A Prefeitura de Calçoene voltou a destacar a merenda escolar como uma política que conecta educação, nutrição e desenvolvimento local. Segundo a gestão municipal, os alimentos servidos nas escolas e creches são adquiridos por diferentes modalidades de compra pública, com destaque para o Programa Nacional de Alimentação Escolar, o PNAE, mecanismo federal que financia refeições para estudantes da educação básica e estimula a oferta de alimentos saudáveis no ambiente escolar.
Na publicação oficial, a prefeitura afirma que a merenda escolar do município é abastecida por produtos que saem do campo e chegam ao prato das crianças, fortalecendo a agricultura familiar e associando a alimentação escolar à geração de renda no meio rural. A mensagem também funciona como um chamado direto aos produtores: o município informou que está com chamamento público aberto para aquisição de gêneros da agricultura familiar destinados à merenda escolar, ampliando a participação de agricultores locais nessa cadeia de fornecimento. Embora o portal aberto da prefeitura não detalhe, na página consultada, esse edital específico da alimentação escolar, o município mantém estrutura oficial de chamamentos e licitações para contratações públicas, o que sustenta a via administrativa mencionada na divulgação.
O tema ganhou ainda mais relevância em 2026 com a atualização das regras nacionais do PNAE. De acordo com o FNDE e o Ministério da Educação, o percentual mínimo de recursos do programa destinados à compra de alimentos da agricultura familiar passou de 30% para 45% a partir de 1º de janeiro deste ano. A mudança fortalece a presença de pequenos produtores no abastecimento das redes públicas de ensino e amplia o peso da alimentação escolar como instrumento de desenvolvimento econômico, segurança alimentar e valorização da produção local. As normas também reforçam que a chamada pública é o instrumento indicado para viabilizar essas compras de forma simplificada.

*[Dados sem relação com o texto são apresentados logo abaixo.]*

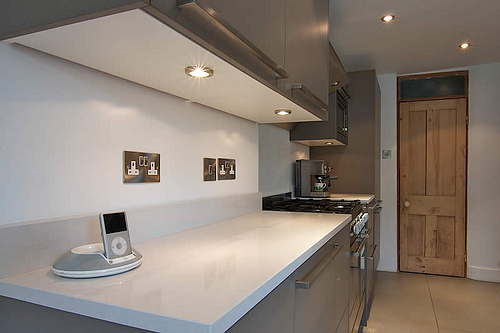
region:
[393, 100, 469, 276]
Light brown wooden door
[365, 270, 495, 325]
Tan tile floor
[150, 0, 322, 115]
Steel cabinets with handles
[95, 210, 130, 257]
Silver iPod with white trackpad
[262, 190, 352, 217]
Black metal stovetop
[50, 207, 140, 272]
Gray and white iPod charging station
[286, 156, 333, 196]
Coffee brewing machine with pot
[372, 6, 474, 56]
Turned on ceiling lights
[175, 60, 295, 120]
Two turned on lights beneath cabinets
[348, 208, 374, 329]
Oven with stove control dials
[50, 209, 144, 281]
apple charging station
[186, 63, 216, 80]
recessed lighting fixture lit up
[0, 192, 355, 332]
long white kitchen counter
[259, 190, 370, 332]
gas burning kitchen stove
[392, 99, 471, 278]
wood kitchen entry door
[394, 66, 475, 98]
small window above door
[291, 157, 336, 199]
coffee pot on far small counter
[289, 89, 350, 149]
wall mounted microwave above stove area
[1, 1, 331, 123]
cabinets above counter area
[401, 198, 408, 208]
white knob on door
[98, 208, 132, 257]
silver ipod on counter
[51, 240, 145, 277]
ipod in speaker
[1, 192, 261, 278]
white backsplash above counter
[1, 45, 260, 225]
smooth white wall above backsplash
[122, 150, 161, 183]
small picture hanging on wall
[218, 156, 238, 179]
picture next to picture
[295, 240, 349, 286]
silver metal handle below counter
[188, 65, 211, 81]
recessed light above counter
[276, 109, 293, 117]
light is on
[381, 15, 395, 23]
recessed light on ceiling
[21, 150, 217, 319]
an ipod on a dock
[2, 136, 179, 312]
an ipod plugged into a dock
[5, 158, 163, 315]
silver ipod plugged into a dock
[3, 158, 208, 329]
an ipod plugged into speakers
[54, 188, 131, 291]
a silver ipod plugged into speakers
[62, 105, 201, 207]
an electric plug above the counter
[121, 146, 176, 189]
electric plug on the wall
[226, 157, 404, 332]
a kitchen gas stove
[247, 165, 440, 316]
a stove and oven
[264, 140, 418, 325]
a silver stove and oven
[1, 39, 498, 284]
The wall is white.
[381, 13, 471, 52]
Lights are in the ceiling.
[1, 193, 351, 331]
The countertop is white.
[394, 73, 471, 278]
The door is made of wood.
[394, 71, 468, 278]
The door is brown.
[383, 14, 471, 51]
The lights are on.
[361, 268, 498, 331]
The floor is tan.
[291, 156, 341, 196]
A coffee maker is in the picture.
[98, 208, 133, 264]
The ipod is gray.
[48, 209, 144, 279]
The ipod is in a dock.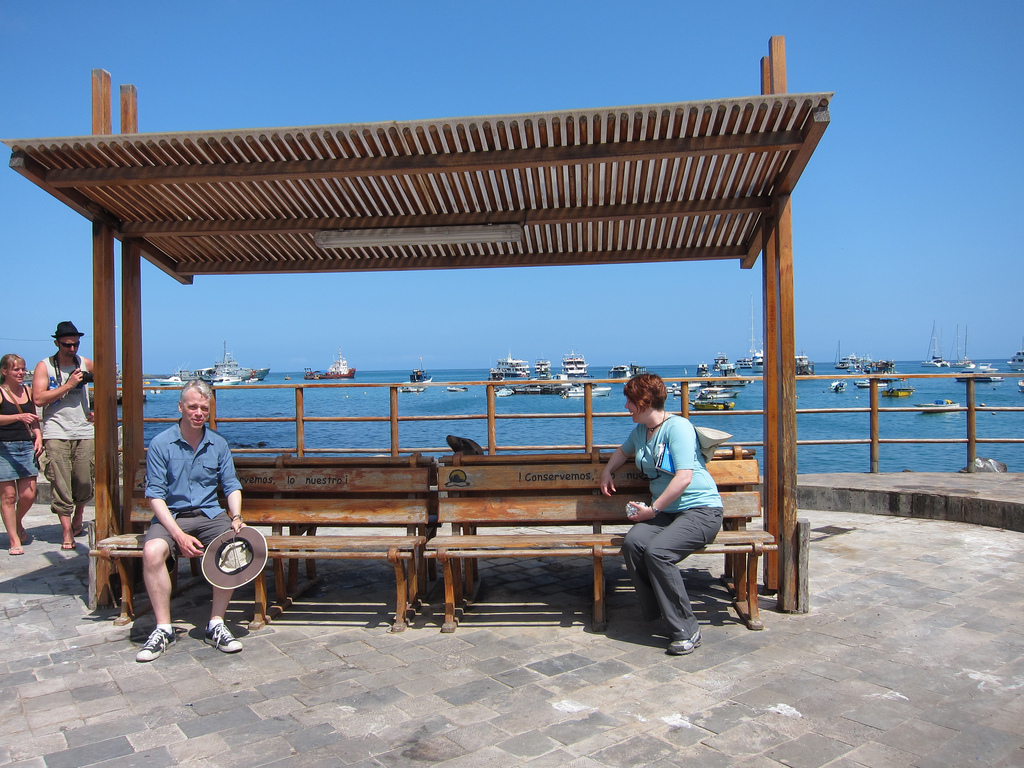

No caso de Calçoene, essa política tem impacto relevante porque alcança ao mesmo tempo o campo e a escola. Dados do IBGE mostram que o município tem taxa de escolarização de 96,4% entre crianças e adolescentes de 6 a 14 anos, o que evidencia a importância de garantir alimentação regular e de qualidade à rede pública. Em cidades com desafios logísticos e sociais na ponta, a merenda deixa de ser apenas complemento nutricional e passa a ser parte central da permanência escolar e da formação de hábitos alimentares mais saudáveis.
Ao associar o abastecimento das escolas ao trabalho de produtores rurais, a prefeitura reforça um modelo em que o investimento público circula dentro do próprio município. Para as crianças, isso significa refeição mais próxima da realidade alimentar local; para os agricultores, representa oportunidade de comercialização com previsibilidade; e para a gestão, é uma forma de integrar educação, assistência alimentar e desenvolvimento territorial. Com o chamamento aberto, Calçoene tenta ampliar essa rede e transformar a merenda escolar em política ainda mais estratégica para quem aprende e para quem produz.